Les secteurs reconnus par la TNFD comme ayant le plus d'impact sur la biodiversité - notamment les secteurs de l'alimentation, du pétrole et du gaz, des produits chimiques, des biens de consommation, de la métallurgie et de l'exploitation minière – sont par là même les candidats les plus évidents à l’émission de sustainability-linked bonds et aux efforts d’engagements de la part des investisseurs.

En matière d'engagement, si la déforestation est déjà bien intégrée par les investisseurs, nous nous attendons à voir une accentuation des efforts mis sur le stress hydrique, le gaspillage et la pollution.

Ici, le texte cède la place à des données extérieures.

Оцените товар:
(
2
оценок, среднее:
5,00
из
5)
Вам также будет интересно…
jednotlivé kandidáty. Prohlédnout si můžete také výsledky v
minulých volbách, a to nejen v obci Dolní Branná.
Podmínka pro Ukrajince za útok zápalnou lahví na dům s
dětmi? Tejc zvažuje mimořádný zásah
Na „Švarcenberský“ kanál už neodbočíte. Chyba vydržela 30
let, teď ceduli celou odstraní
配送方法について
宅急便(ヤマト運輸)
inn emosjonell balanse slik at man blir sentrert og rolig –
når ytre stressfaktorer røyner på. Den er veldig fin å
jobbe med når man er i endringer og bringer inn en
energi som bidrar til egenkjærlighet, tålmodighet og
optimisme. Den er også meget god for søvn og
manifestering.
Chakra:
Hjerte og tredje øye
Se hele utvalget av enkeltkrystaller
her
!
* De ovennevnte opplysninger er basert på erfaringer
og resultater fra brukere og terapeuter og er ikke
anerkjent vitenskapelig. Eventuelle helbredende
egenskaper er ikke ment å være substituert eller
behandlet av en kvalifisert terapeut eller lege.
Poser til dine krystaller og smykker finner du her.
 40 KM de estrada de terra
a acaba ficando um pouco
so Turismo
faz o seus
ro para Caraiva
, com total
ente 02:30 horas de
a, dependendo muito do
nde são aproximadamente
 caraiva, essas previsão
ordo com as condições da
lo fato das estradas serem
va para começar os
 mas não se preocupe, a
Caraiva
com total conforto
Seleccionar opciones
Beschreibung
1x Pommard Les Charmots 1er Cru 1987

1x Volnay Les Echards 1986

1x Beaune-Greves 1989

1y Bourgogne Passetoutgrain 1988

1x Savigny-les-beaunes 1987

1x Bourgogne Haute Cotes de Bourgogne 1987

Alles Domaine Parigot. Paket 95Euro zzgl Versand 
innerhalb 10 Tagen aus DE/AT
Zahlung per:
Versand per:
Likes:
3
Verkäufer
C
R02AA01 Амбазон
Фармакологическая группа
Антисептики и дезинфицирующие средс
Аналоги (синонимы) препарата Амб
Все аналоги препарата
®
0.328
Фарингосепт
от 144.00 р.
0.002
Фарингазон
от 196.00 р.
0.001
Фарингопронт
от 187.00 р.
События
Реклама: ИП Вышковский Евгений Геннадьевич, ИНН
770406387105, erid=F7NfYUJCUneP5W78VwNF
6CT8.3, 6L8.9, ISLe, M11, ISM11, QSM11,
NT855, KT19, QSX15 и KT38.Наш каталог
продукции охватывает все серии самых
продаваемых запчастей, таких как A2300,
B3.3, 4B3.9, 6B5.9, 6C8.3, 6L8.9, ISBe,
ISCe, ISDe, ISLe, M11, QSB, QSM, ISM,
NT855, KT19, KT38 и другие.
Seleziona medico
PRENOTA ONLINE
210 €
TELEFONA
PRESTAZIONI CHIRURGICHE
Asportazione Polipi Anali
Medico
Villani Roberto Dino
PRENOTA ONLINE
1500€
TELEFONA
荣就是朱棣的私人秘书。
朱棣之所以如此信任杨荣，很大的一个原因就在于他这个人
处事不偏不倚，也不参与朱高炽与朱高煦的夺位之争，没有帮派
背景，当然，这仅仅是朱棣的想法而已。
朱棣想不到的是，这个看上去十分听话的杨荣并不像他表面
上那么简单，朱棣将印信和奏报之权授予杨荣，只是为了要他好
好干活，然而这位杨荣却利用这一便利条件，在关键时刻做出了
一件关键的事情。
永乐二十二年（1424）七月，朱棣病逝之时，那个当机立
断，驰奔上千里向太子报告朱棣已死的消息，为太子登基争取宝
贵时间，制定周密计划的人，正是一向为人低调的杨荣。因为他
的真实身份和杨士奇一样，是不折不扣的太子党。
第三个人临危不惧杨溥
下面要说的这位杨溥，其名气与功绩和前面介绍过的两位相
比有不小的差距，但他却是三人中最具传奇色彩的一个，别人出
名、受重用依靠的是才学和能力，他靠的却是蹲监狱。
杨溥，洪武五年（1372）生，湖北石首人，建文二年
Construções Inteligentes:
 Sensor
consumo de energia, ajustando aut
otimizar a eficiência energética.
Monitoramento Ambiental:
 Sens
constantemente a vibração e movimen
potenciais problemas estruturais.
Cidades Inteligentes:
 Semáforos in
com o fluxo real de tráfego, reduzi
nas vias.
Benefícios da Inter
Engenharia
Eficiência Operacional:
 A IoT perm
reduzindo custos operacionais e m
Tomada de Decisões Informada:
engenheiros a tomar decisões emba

Cela accompagnera l’évolution de la réglementation appelant les entreprises à réduire le gaspillage, les emballages plastiques et à continuer d’augmenter les capacités de recyclage. Au niveau mondial, 175 pays ont ainsi convenu d'élaborer un accord juridiquement contraignant sur la pollution plastique d'ici à fin 2024.

Pression environnementale

Les litiges environnementaux devraient continuer à faire partie du paysage de l'investissement responsable dans un avenir prévisible, posant des risques opérationnels et financiers aux entreprises concernées notamment par les substances per et polyfluoroalkylées (PFAS), également connues sous le nom de "forever chemicals".

La pression réglementaire et des consommateurs devrait également s’intensifier, exerçant une pression supplémentaire sur les producteurs. En parallèle, l'abaissement des limites et l'extension du champ d'application des PFAS dans la réglementation relative à la qualité de l'eau pourraient donner lieu à de nouveaux litiges et rendre la mise en conformité et l'élimination de ces substances plus coûteuses.

Droits de l’Homme et des travailleurs

Enfin, l'intégration de considérations sociales est appelée à continuer de se développer transversalement. La vigilance en matière de droits des travailleurs devrait s’étendre à tous les secteurs, en particulier à ceux les plus touchés par un changement profond des compétences requises, comme celui de l'automobile pour lequel la transition vers la production de véhicules électriques aura un fort impact. Cela a déjà déclenché des grèves coûteuses dans ce secteur, en particulier aux États-Unis, illustrant la nécessité d'impliquer également les autorités publiques dans les questions plus larges de requalification ou de formation.

Les salaires, les conditions de travail, la syndicalisation et le dialogue social sont des questions structurelles qui ont, dans une certaine mesure, longtemps été éclipsées par les préoccupations climatiques. Les investisseurs commencent cependant à les prendre davantage en considération, comme en témoigne le nombre croissant de résolutions d'actionnaires lors des assemblées générales annuelles des entreprises.

Si les résolutions n'abordent encore que marginalement le thème de transition juste, il ne fait peu de doute que nous en verrons de plus en plus dans un avenir proche.

Changer de paradigme

Dans cet environnement incertain, une chose est sûre : il est indispensable d'appréhender la transition dans toute ses dimensions, en passant d'une vision exclusivement climatique à une approche plus holistique incluant la biodiversité, la nature et l’humain.

A ce titre, certaines mesures, comme l'adoption par la Norvège d'un projet de loi sur l'exploitation minière en eaux profondes[3] - doivent faire l’objet d’une analyse approfondie et d’une étroite surveillance, des questions se posant à juste titre quant à l’émergence potentielle d'une nouvelle industrie susceptible d'avoir un impact considérable sur un écosystème que nous ne comprenons pas encore parfaitement.

[1] MSCI, au 29 décembre 2023.

[2] “How ESG Risk Management can impact Security Risk”, MSCI, avril 2023.